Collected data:
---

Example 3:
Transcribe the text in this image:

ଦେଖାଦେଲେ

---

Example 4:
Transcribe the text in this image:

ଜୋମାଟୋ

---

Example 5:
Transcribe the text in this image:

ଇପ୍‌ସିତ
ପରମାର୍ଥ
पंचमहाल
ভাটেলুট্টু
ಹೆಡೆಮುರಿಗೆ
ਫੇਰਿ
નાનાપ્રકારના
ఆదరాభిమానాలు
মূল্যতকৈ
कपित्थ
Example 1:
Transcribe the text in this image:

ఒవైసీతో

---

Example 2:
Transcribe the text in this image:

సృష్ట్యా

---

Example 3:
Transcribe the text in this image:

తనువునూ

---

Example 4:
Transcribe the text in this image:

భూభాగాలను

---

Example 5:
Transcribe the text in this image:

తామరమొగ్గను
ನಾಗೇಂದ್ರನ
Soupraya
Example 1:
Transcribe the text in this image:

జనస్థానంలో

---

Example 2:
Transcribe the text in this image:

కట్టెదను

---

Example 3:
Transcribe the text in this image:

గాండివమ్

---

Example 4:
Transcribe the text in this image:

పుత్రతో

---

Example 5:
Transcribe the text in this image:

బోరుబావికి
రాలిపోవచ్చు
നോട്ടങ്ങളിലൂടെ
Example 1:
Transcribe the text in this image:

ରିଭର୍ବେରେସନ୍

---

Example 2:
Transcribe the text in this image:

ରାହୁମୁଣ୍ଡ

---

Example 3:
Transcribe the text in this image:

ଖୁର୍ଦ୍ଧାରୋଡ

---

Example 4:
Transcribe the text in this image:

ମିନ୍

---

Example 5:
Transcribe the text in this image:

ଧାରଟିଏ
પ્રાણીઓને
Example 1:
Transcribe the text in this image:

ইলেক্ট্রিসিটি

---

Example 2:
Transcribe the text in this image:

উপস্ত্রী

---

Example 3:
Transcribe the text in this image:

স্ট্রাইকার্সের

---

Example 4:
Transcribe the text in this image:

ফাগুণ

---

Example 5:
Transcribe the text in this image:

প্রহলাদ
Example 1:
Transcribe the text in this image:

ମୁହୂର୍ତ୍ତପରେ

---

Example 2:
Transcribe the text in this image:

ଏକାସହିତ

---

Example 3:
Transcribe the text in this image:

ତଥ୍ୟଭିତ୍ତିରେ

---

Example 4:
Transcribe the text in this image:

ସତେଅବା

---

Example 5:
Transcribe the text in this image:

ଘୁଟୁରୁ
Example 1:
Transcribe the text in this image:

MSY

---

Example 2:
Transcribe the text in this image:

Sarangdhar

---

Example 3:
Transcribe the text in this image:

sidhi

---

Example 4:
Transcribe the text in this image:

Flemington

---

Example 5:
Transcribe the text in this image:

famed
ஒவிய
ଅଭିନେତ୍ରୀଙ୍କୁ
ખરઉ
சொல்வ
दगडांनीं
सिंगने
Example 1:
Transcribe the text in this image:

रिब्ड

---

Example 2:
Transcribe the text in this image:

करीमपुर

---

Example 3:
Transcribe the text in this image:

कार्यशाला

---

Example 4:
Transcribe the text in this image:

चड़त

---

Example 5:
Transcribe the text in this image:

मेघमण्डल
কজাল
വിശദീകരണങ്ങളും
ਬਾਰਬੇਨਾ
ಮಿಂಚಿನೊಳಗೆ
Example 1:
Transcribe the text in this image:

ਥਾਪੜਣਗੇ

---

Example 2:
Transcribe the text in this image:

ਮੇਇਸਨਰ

▶ To do:
Each line of the records above should be copied exactly.

▶ Exercise solution:
---

Example 3:
Transcribe the text in this image:

ଦେଖାଦେଲେ

---

Example 4:
Transcribe the text in this image:

ଜୋମାଟୋ

---

Example 5:
Transcribe the text in this image:

ଇପ୍‌ସିତ
ପରମାର୍ଥ
पंचमहाल
ভাটেলুট্টু
ಹೆಡೆಮುರಿಗೆ
ਫੇਰਿ
નાનાપ્રકારના
ఆదరాభిమానాలు
মূল্যতকৈ
कपित्थ
Example 1:
Transcribe the text in this image:

ఒవైసీతో

---

Example 2:
Transcribe the text in this image:

సృష్ట్యా

---

Example 3:
Transcribe the text in this image:

తనువునూ

---

Example 4:
Transcribe the text in this image:

భూభాగాలను

---

Example 5:
Transcribe the text in this image:

తామరమొగ్గను
ನಾಗೇಂದ್ರನ
Soupraya
Example 1:
Transcribe the text in this image:

జనస్థానంలో

---

Example 2:
Transcribe the text in this image:

కట్టెదను

---

Example 3:
Transcribe the text in this image:

గాండివమ్

---

Example 4:
Transcribe the text in this image:

పుత్రతో

---

Example 5:
Transcribe the text in this image:

బోరుబావికి
రాలిపోవచ్చు
നോട്ടങ്ങളിലൂടെ
Example 1:
Transcribe the text in this image:

ରିଭର୍ବେରେସନ୍

---

Example 2:
Transcribe the text in this image:

ରାହୁମୁଣ୍ଡ

---

Example 3:
Transcribe the text in this image:

ଖୁର୍ଦ୍ଧାରୋଡ

---

Example 4:
Transcribe the text in this image:

ମିନ୍

---

Example 5:
Transcribe the text in this image:

ଧାରଟିଏ
પ્રાણીઓને
Example 1:
Transcribe the text in this image:

ইলেক্ট্রিসিটি

---

Example 2:
Transcribe the text in this image:

উপস্ত্রী

---

Example 3:
Transcribe the text in this image:

স্ট্রাইকার্সের

---

Example 4:
Transcribe the text in this image:

ফাগুণ

---

Example 5:
Transcribe the text in this image:

প্রহলাদ
Example 1:
Transcribe the text in this image:

ମୁହୂର୍ତ୍ତପରେ

---

Example 2:
Transcribe the text in this image:

ଏକାସହିତ

---

Example 3:
Transcribe the text in this image:

ତଥ୍ୟଭିତ୍ତିରେ

---

Example 4:
Transcribe the text in this image:

ସତେଅବା

---

Example 5:
Transcribe the text in this image:

ଘୁଟୁରୁ
Example 1:
Transcribe the text in this image:

MSY

---

Example 2:
Transcribe the text in this image:

Sarangdhar

---

Example 3:
Transcribe the text in this image:

sidhi

---

Example 4:
Transcribe the text in this image:

Flemington

---

Example 5:
Transcribe the text in this image:

famed
ஒவிய
ଅଭିନେତ୍ରୀଙ୍କୁ
ખરઉ
சொல்வ
दगडांनीं
सिंगने
Example 1:
Transcribe the text in this image:

रिब्ड

---

Example 2:
Transcribe the text in this image:

करीमपुर

---

Example 3:
Transcribe the text in this image:

कार्यशाला

---

Example 4:
Transcribe the text in this image:

चड़त

---

Example 5:
Transcribe the text in this image:

मेघमण्डल
কজাল
വിശദീകരണങ്ങളും
ਬਾਰਬੇਨਾ
ಮಿಂಚಿನೊಳಗೆ
Example 1:
Transcribe the text in this image:

ਥਾਪੜਣਗੇ

---

Example 2:
Transcribe the text in this image:

ਮੇਇਸਨਰ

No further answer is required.